The parties also agreed on remedies for the vertical foreclosure concerns.

“Although there were fairly comprehensive conditions in place to address foreclosure, there were notable challenges with monitoring and enforcing the conditions with the resulting concern that action would not be sufficiently timely to prevent foreclosure from occurring and harming competition,” the Competition Commission elaborated.

To remedy this, some structural changes will be introduced to Maziv’s governance structure that limit the merged entity’s incentives to foreclose competitors.

“The revised conditions now also incorporate an enhanced fast-track interim relief process that will address potential foreclosure concerns while the lengthier formal process to investigate any alleged foreclosure is underway. This ensures that any attempt to get a first-mover advantage that will have an enduring effect in the market can be prevented through fast-track interim relief.”

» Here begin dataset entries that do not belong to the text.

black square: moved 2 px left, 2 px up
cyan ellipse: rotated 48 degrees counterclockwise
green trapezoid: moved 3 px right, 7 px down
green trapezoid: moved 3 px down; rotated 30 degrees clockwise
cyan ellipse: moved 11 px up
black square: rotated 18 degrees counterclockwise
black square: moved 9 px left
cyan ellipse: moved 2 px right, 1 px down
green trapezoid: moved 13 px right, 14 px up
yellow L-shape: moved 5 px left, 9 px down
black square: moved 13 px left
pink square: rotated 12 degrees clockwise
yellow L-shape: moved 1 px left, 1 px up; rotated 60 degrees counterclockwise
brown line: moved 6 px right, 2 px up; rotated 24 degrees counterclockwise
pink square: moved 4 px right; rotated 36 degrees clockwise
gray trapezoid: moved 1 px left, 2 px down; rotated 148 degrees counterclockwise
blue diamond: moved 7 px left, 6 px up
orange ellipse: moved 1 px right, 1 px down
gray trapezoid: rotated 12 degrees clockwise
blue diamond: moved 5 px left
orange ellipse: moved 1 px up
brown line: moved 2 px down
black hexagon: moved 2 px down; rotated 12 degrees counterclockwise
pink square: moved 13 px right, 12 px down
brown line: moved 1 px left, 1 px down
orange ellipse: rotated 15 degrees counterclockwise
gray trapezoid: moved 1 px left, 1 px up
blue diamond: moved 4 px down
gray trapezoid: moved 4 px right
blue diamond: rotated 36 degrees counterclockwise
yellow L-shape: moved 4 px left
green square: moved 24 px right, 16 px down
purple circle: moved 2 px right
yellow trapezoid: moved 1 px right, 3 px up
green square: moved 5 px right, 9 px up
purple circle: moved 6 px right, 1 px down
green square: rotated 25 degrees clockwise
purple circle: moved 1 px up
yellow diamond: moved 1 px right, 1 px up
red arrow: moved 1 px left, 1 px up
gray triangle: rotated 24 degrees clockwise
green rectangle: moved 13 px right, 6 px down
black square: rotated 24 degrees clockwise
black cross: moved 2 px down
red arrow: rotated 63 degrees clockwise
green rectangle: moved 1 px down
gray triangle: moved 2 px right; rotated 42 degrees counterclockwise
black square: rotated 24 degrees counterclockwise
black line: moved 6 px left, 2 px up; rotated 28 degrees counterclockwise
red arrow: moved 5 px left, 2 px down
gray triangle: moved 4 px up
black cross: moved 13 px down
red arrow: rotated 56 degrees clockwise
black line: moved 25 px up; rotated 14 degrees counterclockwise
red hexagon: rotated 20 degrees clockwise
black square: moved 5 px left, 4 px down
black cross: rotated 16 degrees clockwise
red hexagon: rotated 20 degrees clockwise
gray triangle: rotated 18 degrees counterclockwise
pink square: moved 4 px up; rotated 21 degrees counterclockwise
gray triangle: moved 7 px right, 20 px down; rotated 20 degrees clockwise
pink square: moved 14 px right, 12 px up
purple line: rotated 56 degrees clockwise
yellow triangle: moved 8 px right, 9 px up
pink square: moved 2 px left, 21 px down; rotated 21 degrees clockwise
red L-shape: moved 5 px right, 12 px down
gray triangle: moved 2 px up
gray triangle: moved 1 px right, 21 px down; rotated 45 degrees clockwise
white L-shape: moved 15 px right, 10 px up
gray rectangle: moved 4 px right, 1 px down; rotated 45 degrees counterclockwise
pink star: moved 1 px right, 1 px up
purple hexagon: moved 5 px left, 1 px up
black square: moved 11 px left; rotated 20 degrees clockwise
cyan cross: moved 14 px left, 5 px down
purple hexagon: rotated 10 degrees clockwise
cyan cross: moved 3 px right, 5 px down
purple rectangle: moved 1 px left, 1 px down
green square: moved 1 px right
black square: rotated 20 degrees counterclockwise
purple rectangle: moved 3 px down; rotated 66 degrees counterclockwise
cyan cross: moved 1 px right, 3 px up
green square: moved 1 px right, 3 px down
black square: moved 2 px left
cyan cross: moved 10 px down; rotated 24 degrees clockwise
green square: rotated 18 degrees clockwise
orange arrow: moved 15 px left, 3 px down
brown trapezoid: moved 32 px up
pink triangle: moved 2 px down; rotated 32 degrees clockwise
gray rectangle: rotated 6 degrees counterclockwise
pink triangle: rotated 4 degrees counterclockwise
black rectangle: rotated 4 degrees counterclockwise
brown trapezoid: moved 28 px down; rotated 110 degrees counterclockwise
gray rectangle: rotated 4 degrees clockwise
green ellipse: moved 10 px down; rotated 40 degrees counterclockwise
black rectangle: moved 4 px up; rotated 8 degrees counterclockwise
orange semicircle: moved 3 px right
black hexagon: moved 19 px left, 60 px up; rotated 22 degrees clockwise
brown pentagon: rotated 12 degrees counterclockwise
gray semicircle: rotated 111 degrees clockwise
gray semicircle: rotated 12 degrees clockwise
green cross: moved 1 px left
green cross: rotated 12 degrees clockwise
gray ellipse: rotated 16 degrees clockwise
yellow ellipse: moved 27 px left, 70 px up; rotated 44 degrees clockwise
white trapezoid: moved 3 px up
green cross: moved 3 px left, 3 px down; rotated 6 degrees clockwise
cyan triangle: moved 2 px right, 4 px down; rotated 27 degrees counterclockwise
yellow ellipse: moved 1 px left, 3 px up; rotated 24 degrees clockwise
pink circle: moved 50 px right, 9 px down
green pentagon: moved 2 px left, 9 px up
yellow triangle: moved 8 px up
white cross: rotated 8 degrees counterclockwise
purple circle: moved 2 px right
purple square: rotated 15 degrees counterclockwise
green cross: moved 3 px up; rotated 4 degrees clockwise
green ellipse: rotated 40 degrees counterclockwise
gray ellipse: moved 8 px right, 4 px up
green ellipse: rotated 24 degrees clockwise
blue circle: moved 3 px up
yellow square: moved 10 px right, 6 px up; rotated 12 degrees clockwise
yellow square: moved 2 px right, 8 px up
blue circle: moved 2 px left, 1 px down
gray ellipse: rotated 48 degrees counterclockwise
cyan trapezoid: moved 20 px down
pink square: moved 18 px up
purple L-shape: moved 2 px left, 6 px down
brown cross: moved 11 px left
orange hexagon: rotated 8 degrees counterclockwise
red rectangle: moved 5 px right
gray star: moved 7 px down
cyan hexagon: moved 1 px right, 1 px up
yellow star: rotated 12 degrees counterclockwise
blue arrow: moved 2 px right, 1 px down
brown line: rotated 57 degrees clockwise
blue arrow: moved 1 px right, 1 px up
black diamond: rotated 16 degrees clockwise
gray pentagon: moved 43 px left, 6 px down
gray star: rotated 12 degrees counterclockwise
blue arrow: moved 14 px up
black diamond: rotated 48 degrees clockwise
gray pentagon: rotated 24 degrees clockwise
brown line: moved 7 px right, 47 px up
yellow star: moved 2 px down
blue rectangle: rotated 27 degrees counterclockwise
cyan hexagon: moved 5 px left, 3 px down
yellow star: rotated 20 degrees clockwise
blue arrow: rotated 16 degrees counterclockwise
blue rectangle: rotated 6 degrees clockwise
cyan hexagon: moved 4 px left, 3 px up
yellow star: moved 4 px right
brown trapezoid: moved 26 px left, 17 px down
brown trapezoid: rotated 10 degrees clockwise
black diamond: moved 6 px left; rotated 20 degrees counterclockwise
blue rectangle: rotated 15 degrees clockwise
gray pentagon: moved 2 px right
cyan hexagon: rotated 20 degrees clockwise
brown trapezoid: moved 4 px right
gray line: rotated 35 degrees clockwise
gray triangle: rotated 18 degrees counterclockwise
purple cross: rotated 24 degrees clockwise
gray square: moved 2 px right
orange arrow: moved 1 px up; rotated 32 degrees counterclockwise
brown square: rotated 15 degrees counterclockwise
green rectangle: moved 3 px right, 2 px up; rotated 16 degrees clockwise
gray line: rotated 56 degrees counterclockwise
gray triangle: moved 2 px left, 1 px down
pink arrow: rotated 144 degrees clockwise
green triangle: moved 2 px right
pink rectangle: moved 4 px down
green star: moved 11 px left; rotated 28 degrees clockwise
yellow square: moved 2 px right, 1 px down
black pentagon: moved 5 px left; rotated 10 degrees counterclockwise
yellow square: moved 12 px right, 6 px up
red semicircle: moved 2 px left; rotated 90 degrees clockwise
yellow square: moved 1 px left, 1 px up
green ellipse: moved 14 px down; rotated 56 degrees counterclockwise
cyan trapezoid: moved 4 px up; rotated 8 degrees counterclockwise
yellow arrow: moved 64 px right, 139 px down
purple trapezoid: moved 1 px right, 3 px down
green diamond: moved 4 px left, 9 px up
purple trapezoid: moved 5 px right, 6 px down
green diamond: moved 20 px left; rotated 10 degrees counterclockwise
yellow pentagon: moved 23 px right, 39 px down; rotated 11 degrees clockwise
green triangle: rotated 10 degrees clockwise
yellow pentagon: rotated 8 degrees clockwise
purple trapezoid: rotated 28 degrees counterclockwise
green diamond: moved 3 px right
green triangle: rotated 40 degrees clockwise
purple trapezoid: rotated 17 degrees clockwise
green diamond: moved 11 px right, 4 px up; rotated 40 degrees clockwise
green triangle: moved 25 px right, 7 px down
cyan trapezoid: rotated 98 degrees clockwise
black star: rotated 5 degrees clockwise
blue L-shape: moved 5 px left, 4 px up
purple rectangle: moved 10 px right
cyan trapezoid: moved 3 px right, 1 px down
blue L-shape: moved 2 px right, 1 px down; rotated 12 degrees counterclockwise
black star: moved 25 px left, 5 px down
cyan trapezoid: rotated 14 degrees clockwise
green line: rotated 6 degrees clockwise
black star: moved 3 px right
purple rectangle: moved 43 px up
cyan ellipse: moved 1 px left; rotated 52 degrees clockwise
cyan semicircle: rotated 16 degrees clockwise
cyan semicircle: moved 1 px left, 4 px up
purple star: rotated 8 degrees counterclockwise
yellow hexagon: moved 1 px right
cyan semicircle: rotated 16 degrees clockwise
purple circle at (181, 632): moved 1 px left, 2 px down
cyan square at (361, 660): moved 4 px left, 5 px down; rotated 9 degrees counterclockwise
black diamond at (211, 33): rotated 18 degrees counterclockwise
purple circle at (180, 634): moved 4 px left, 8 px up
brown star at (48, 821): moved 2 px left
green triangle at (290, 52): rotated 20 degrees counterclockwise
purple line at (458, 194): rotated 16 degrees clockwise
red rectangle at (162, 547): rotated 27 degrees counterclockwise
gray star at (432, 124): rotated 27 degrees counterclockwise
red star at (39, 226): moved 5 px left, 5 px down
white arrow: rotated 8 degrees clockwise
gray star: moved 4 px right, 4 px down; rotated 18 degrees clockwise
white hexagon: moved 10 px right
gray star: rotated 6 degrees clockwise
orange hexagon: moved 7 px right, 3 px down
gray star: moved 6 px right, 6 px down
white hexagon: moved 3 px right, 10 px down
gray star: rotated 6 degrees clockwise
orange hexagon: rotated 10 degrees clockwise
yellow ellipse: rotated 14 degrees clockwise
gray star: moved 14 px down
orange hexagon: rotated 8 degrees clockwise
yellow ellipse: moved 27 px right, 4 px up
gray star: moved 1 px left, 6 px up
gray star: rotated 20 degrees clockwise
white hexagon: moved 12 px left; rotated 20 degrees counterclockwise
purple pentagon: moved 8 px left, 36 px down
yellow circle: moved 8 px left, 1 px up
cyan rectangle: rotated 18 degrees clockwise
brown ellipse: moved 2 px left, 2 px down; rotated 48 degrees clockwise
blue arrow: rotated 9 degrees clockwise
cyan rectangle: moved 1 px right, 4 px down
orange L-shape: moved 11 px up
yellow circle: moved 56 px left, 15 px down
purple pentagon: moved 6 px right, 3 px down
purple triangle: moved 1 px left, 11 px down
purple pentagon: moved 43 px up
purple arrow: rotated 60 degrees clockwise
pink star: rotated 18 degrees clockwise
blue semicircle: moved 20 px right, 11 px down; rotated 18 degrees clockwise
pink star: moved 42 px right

Lastly, there are significant improvements to the public interest commitments, including additional capex spend to roll-out new fibre-to-the-business, FTTH and fibre-to-the-site infrastructure; free access to 1 GB/s fibre lines for public libraries and clinics passed by FTTH infrastructure; an increase in the number of police stations that Vodacom will provide with FWA products; an additional commitment to enterprise development; and an increase in the employee share ownership plan previously agreed.

“Access to reliable, high-speed Internet is the cornerstone of a dynamic economy and a democratic society. The Commission is confident that the revised conditions agreed with the merger parties will ensure that South Africa will benefit from the continued competitive prices and product choices in this critical sector,” commented Competition Commission commissioner Doris Tshepe.

Vodacom welcomed the move, stating that it marked a significant milestone in our ongoing efforts to enhance digital infrastructure and connectivity in South Africa.

“We are thrilled with the Competition Commission’s decision, as it aligns with our purpose of connecting people to a better future and our vision of bridging the digital divide through world-class connectivity – reaching more homes and businesses, including underserved communities,” said Vodacom Group CEO Shameel Joosub.

“Should the transaction be approved by the Competition Appeal Court, I am confident that it will enable us to accelerate network expansion, help address the cost to communicate and contribute meaningfully to job creation.”